I do feel that the former could use some adjustments, but after playing through the entirety of the DLC last week for my review, I’m confident in saying that its bosses aren’t at all unfair or impossible to fight effectively without Spirit Ashes or cheesy strategies — and the key to success against them is actually a lesson I first learned from Sekiro: Shadows Die Twice, FromSoftware’s first Game of the Year-winning ARPG.

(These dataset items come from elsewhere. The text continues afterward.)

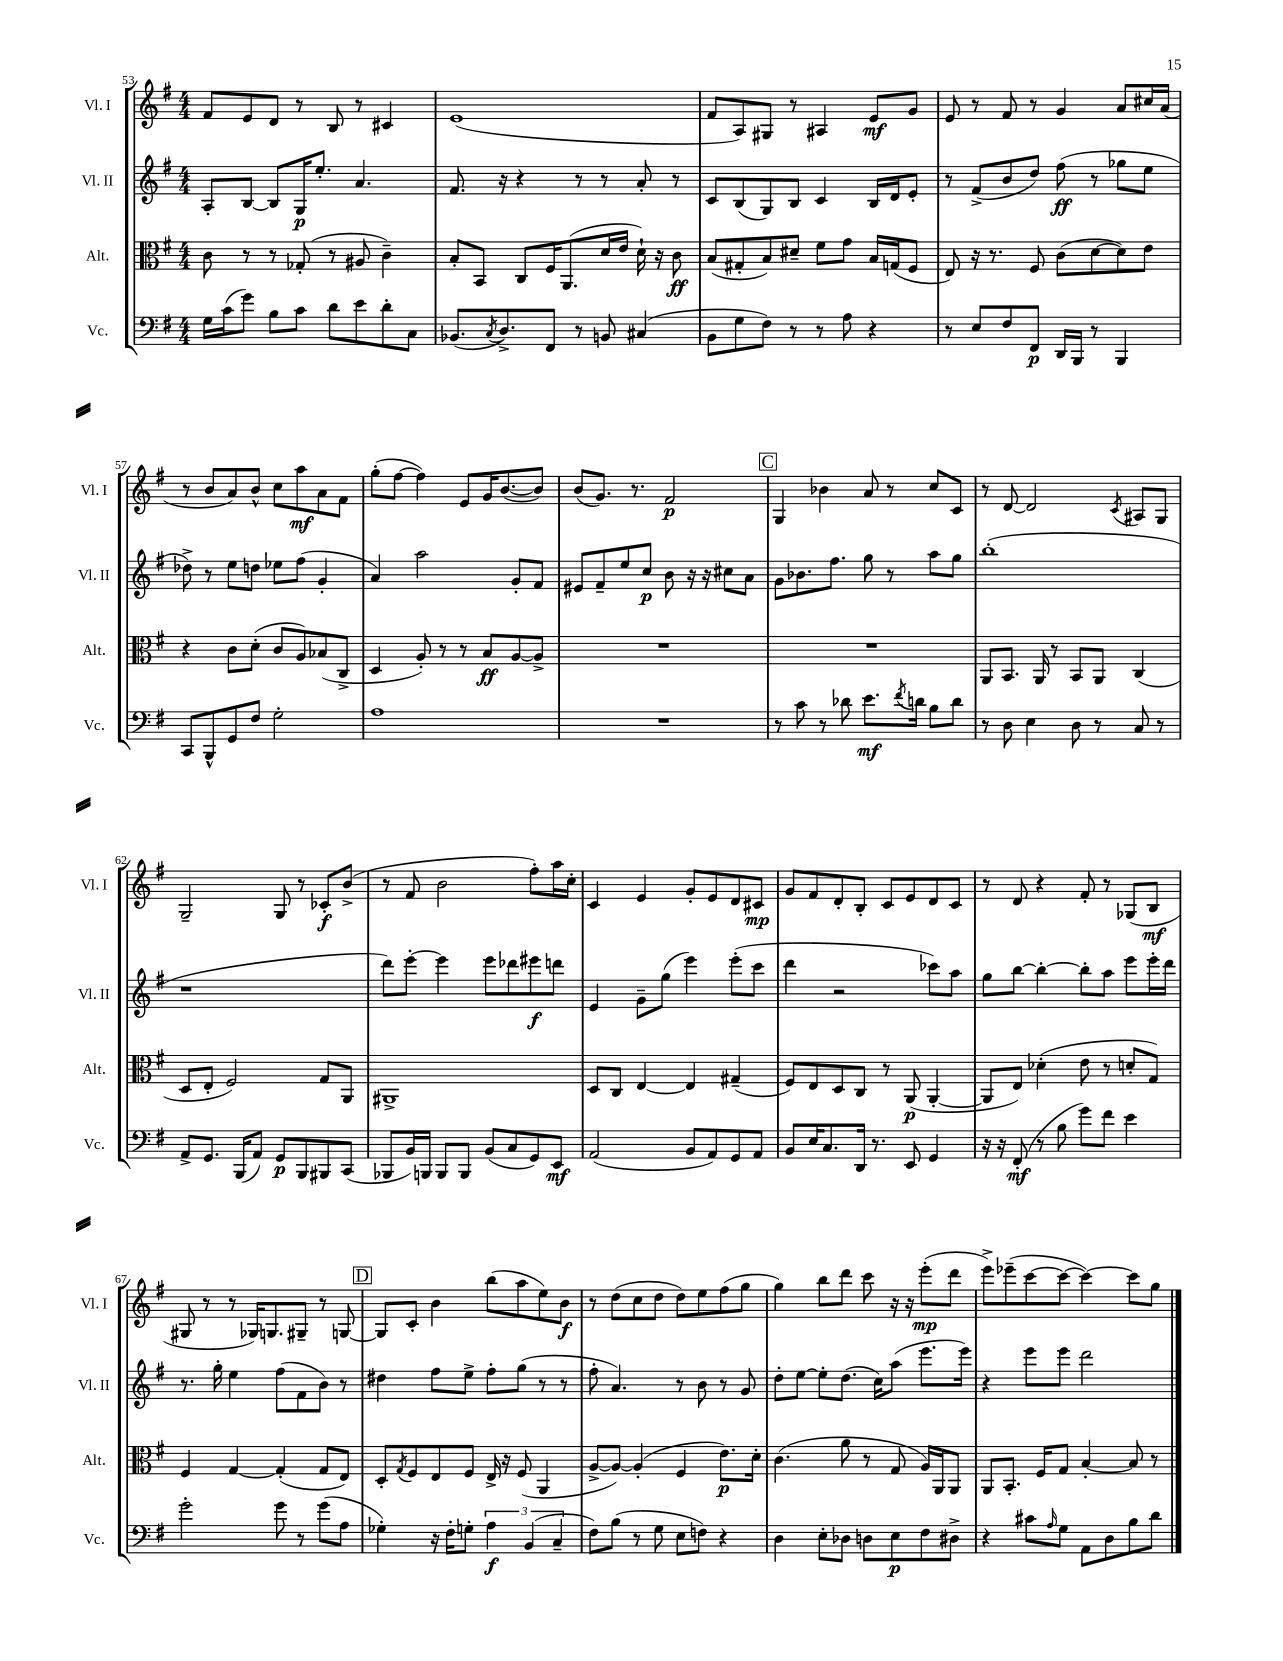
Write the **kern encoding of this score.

**kern	**dynam	**kern	**dynam	**kern	**dynam	**kern	**dynam
*part4	*part4	*part3	*part3	*part2	*part2	*part1	*part1
*staff4	*staff4	*staff3	*staff3	*staff2	*staff2	*staff1	*staff1
*I"Vc.	*	*I"Alt.	*	*I"Vl. II	*	*I"Vl. I	*
*I'Vc.	*	*I'Alt.	*	*I'Vl. II	*	*I'Vl. I	*
*clefF4	*	*clefC3	*	*clefG2	*	*clefG2	*
*k[f#]	*	*k[f#]	*	*k[f#]	*	*k[f#]	*
*M4/4	*	*M4/4	*	*M4/4	*	*M4/4	*
=53	=53	=53	=53	=53	=53	=53	=53
16G\LL	.	8c\	.	8A'/L	.	8f#/L	.
(16c\J	.	.	.	.	.	.	.
8g\J)	.	8r	.	[8B/J	.	8e/	.
8B\L	.	8r	.	8B/L]	.	8d/J	.
8c\J	.	(8G-X'/	.	16G/K	p	8r	.
.	.	.	.	8.ee'/J	.	.	.
8d\L	.	8r	.	.	.	8B/	.
8e\	.	8A#X/	.	4.a/	.	8r	.
8d'\	.	4c~\)	.	.	.	4c#X/	.
8C\J	.	.	.	.	.	.	.
=54	=54	=54	=54	=54	=54	=54	=54
(8.BB-X/L	.	8B'/L	.	8.f#/	.	(1e	.
.	.	8BB/J	.	.	.	.	.
8qC/	.	.	.	.	.	.	.
8.D^/)	.	.	.	16r	.	.	.
.	.	8C/L	.	4r	.	.	.
8FF#/J	.	16F#/K	.	.	.	.	.
.	.	(8.AA/	.	.	.	.	.
8r	.	.	.	8r	.	.	.
8BBn/	.	16d/L	.	8r	.	.	.
.	.	16e/JJ	.	.	.	.	.
(4C#X/	.	16d`\)	.	8a'/	.	.	.
.	.	16r	.	.	.	.	.
.	.	8c\	ff	8r	.	.	.
=55	=55	=55	=55	=55	=55	=55	=55
8BB\L	.	(8B/L	.	8c/L	.	8f#/L	.
8G\	.	8G#X'/	.	(8B/	.	8A/)	.
8F#\J)	.	8B/)	.	8G/)	.	8G#X/J	.
8r	.	8d#X~/J	.	8B/J	.	8r	.
8r	.	8f#\L	.	4c/	.	4A#X/	.
8A\	.	8g\J	.	.	.	.	.
4r	.	16B/LL	.	16B/LL	.	8e/L	mf
.	.	(16Gn/J	.	16d/J	.	.	.
.	.	8F#/J	.	8e'/J	.	8g/J	.
=56	=56	=56	=56	=56	=56	=56	=56
8r	.	8E/)	.	8r	.	8e/	.
8E/L	.	16r	.	(8f#^/L	.	8r	.
.	.	8.r	.	.	.	.	.
8F#/	.	.	.	8b/	.	8f#/	.
8FF#/J	p	8F#/	.	8dd/J)	.	8r	.
16DD/LL	.	(8c\L	.	(8ff#\	ff	4g/	.
16BBB/JJ	.	.	.	.	.	.	.
8r	.	[8d\	.	8r	.	.	.
4BBB/	.	8d\])	.	8gg-X\L	.	8a/L	.
.	.	8e\J	.	8ee\J	.	16cc#X/L	.
.	.	.	.	.	.	(16a/JJ	.
!!LO:LB:g=z
=57	=57	=57	=57	=57	=57	=57	=57
8CC/L	.	4r	.	8dd-X^\)	.	8r	.
8BBB^^/	.	.	.	8r	.	8b/L	.
8GG/	.	8c\L	.	8ee\L	.	8a/)	.
8F#/J	.	(8d'\J	.	8ddn\J	.	8b^^/J	.
2G'\	.	8c/L	.	8ee-X\L	.	8cc\L	.
.	.	8A/)	.	(8ff#\J	.	8aa\	mf
.	.	(8B-X/	.	4g'/	.	8a\	.
.	.	8C^/J	.	.	.	8f#\J	.
=58	=58	=58	=58	=58	=58	=58	=58
1A	.	4D/	.	4a/)	.	(8gg'\L	.
.	.	.	.	.	.	[8ff#\J	.
.	.	8A'/)	.	2aa\	.	4ff#\])	.
.	.	8r	.	.	.	.	.
.	.	8r	.	.	.	8e/L	.
.	.	8B/L	ff	.	.	16g/K	.
.	.	.	.	.	.	([8.b/	.
.	.	[8A/	.	8g'/L	.	.	.
.	.	8A^/J]	.	8f#/J	.	8b/J])	.
=59	=59	=59	=59	=59	=59	=59	=59
1r	.	1r	.	8e#X/L	.	(8b/L	.
.	.	.	.	8f#~/	.	8.g/J)	.
.	.	.	.	8ee/	.	.	.
.	.	.	.	.	.	8.r	.
.	.	.	.	8cc/J	p	.	.
.	.	.	.	8b\	.	2f#/	p
.	.	.	.	16r	.	.	.
.	.	.	.	16r	.	.	.
.	.	.	.	8cc#X\L	.	.	.
.	.	.	.	8a\J	.	.	.
!!LO:REH:place=s1:t=C
=60	=60	=60	=60	=60	=60	=60	=60
8r	.	1r	.	8g\L	.	4G/	.
8c\	.	.	.	8.b-X\	.	.	.
8r	.	.	.	.	.	4b-X\	.
.	.	.	.	8.ff#\J	.	.	.
8d-X\	.	.	.	.	.	.	.
8.e\L	mf	.	.	8gg\	.	8a/	.
.	.	.	.	8r	.	8r	.
8qf#/	.	.	.	.	.	.	.
16dn\Jk	.	.	.	.	.	.	.
8B\L	.	.	.	8aa\L	.	8cc/L	.
8d\J	.	.	.	8gg\J	.	8c/J	.
=61	=61	=61	=61	=61	=61	=61	=61
8r	.	8AA/L	.	(1bb'	.	8r	.
8D\	.	8.BB/J	.	.	.	[8d/	.
4E\	.	.	.	.	.	2d/]	.
.	.	16AA/	.	.	.	.	.
.	.	8r	.	.	.	.	.
8D\	.	8BB/L	.	.	.	.	.
8r	.	8AA/J	.	.	.	.	.
.	.	.	.	.	.	8qc/	.
8C/	.	(4C/	.	.	.	8A#X/L	.
8r	.	.	.	.	.	8G/J	.
!!LO:LB:g=z
=62	=62	=62	=62	=62	=62	=62	=62
8AA^/L	.	8D/L	.	1r	.	2G~/	.
8.GG/J	.	8E'/J	.	.	.	.	.
.	.	2F#/)	.	.	.	.	.
(16BBB/KL	.	.	.	.	.	.	.
8AA/J)	.	.	.	.	.	.	.
8GG/L	p	.	.	.	.	8G/	.
8BBB/	.	.	.	.	.	8r	.
8BBB#X/	.	8G/L	.	.	.	8c-X'/L	f
(8CC/J	.	8AA/J	.	.	.	(8b^/J	.
=63	=63	=63	=63	=63	=63	=63	=63
8BBB-X/L	.	1AA#X^	.	8ddd\L)	.	8r	.
16BB/L)	.	.	.	[8eee'\J	.	8f#/	.
16BBBn/JJ	.	.	.	.	.	.	.
8BBB/L	.	.	.	4eee\]	.	2b\	.
8BBB/J	.	.	.	.	.	.	.
(8BB/L	.	.	.	8eee\L	.	.	.
8C/	.	.	.	8ddd-X\	.	.	.
8GG/)	.	.	.	8eee#X\	f	8ff#'\L)	.
8EE/J	mf	.	.	8dddn\J	.	16aa\L	.
.	.	.	.	.	.	16cc'\JJ	.
=64	=64	=64	=64	=64	=64	=64	=64
(2AA/	.	8D/L	.	4e/	.	4c/	.
.	.	8C/J	.	.	.	.	.
.	.	[4E/	.	8g~\L	.	4e/	.
.	.	.	.	(8gg\J	.	.	.
8BB/L	.	4E/]	.	4eee\)	.	8g'/L	.
8AA/)	.	.	.	.	.	8e/	.
8GG/	.	(4G#X~/	.	(8eee'\L	.	8d/	.
8AA/J	.	.	.	8ccc\J	.	8c#X/J	mp
=65	=65	=65	=65	=65	=65	=65	=65
8BB/L	.	8F#/L)	.	4ddd\	.	8g/L	.
16E/K	.	8E/	.	.	.	8f#/	.
8.C/	.	.	.	.	.	.	.
.	.	8D/	.	2r	.	8d'/	.
16DD/Jk	.	8C/J	.	.	.	8B'/J	.
8.r	.	.	.	.	.	.	.
.	.	8r	.	.	.	8c/L	.
8EE/	.	(8AA/	p	.	.	8e/	.
4GG/	.	[4AA'/	.	8ccc-X\L)	.	8d/	.
.	.	.	.	8aa\J	.	8c/J	.
=66	=66	=66	=66	=66	=66	=66	=66
16r	.	8AA/L]	.	8gg\L	.	8r	.
16r	.	.	.	.	.	.	.
(8FF#'/	mf	8E/J)	.	[8bb\J	.	8d/	.
8r	.	(4d-X'\	.	4bb'\_	.	4r	.
8B\	.	.	.	.	.	.	.
8g\L)	.	8e\	.	8bb'\L]	.	8f#'/	.
8f#\J	.	8r	.	8aa\J	.	8r	.
4e\	.	8dn'/L	.	8eee\L	.	(8G-X/L	.
.	.	8G/J)	.	16eee'\L	.	8B/J	mf
.	.	.	.	16ddd\JJ	.	.	.
!!LO:LB:g=z
=67	=67	=67	=67	=67	=67	=67	=67
2g'\	.	4F#/	.	8.r	.	8G#X/	.
.	.	.	.	.	.	8r	.
.	.	.	.	16gg'\	.	.	.
.	.	[4G/	.	4ee\	.	8r	.
.	.	.	.	.	.	16G-X/KL)	.
.	.	.	.	.	.	8.Gn/	.
8g\	.	(4G'/]	.	(8ff#\L	.	.	.
8r	.	.	.	8f#\	.	8G#X~/J	.
(8g\L	.	8G/L	.	8b\J)	.	8r	.
8A\J	.	8E/J)	.	8r	.	[8Gn/	.
!!LO:REH:place=s1:t=D
=68	=68	=68	=68	=68	=68	=68	=68
4G-X'\)	.	8D'/L	.	4dd#X\	.	8G/L]	.
.	.	8qG/	.	.	.	.	.
.	.	8F#/	.	.	.	8c'/J	.
16r	.	8E/	.	8ff#\L	.	4b\	.
16F#'\KL	.	.	.	.	.	.	.
8Gn'\J	.	8F#/J	.	8ee^\J	.	.	.
6A\	f	16E^/	.	8ff#'\L	.	(8bb\L	.
.	.	16r	.	.	.	.	.
.	.	(8F#/	.	(8gg\J	.	8aa\	.
(6BB/	.	.	.	.	.	.	.
.	.	4AA/	.	8r	.	8ee\)	.
6C~/	.	.	.	.	.	.	.
.	.	.	.	8r	.	8b\J	f
=69	=69	=69	=69	=69	=69	=69	=69
8F#\L)	.	[8A^/L	.	8ff#'\	.	8r	.
(8B\J	.	8A/J_)	.	4.a/)	.	(8dd\L	.
8r	.	(4A'/]	.	.	.	8cc\	.
8G\	.	.	.	.	.	8dd\J	.
8E\L	.	4F#/	.	8r	.	8dd\L)	.
8Fn\J)	.	.	.	8b\	.	8ee\	.
4r	.	8.e\L)	p	8r	.	(8ff#\	.
.	.	.	.	8g/	.	8gg\J	.
.	.	16d'\Jk	.	.	.	.	.
=70	=70	=70	=70	=70	=70	=70	=70
4D\	.	(4.c\	.	8dd'\L	.	4gg\)	.
.	.	.	.	[8ee\J	.	.	.
8E'\L	.	.	.	8ee'\L]	.	8bb\L	.
8D-X\J	.	8a\	.	(8.dd\J	.	8ddd\J	.
8Dn\L	.	8r	.	.	.	8ccc\	.
.	.	.	.	16cc\KL)	.	.	.
8E\	p	8G/	.	(8aa\J	.	16r	.
.	.	.	.	.	.	16r	.
8F#\	.	16A/LL)	.	8.eee\L	.	(8eee'\L	mp
.	.	16AA/J	.	.	.	.	.
8D#X^\J	.	8AA/J	.	.	.	8ddd\J	.
.	.	.	.	16eee\Jk)	.	.	.
=71	=71	=71	=71	=71	=71	=71	=71
4r	.	8AA/L	.	4r	.	8eee^\L)	.
.	.	8.BB'/J	.	.	.	(8eee-X~\	.
8c#X\L	.	.	.	8eee\L	.	[8ccc\	.
.	.	16F#/KL	.	.	.	.	.
16qqA/	.	.	.	.	.	.	.
8G\J	.	8G/J	.	8eee\J	.	8ccc\J_	.
8AA\L	.	[4B'/	.	2ddd\	.	4ccc\_)	.
8D\	.	.	.	.	.	.	.
8B\	.	8B/]	.	.	.	8ccc\L]	.
8d\J	.	8r	.	.	.	8gg\J	.
==	==	==	==	==	==	==	==
*-	*-	*-	*-	*-	*-	*-	*-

That lesson is “hesitation is defeat,” which Sekiro players will remember as the line the game’s final boss, Isshin, says every time he juliennes you with his katana. It’s basically a cool way of saying “you need to be aggressive and stop playing passively,” and Sekiro sears that lesson into your brain over the course of your playthrough with its narrow windows for offense and its posture mechanic that forces you to constantly attack and deflect a boss until you break their stance and land the killing blow.

Fighting Rellana, Twin Moon Knight becomes much easier if you roll through her attacks instead of away from them. (Image credit: Windows Central)

Elden Ring may not have Sekiro’s posture system or its deflects, but the fundamental principle of “hesitation is defeat” absolutely applies in Shadow of the Erdtree. In Dark Souls and much of Elden Ring’s base game, you could get away with playing the spacing game and rolling or running away from attacks, then going in and landing a few hits of your own before the boss began its next combo. In the Elden Ring DLC, though, this won’t work, as its bosses won’t give you time to get closer to them and go on offense before launching a new move.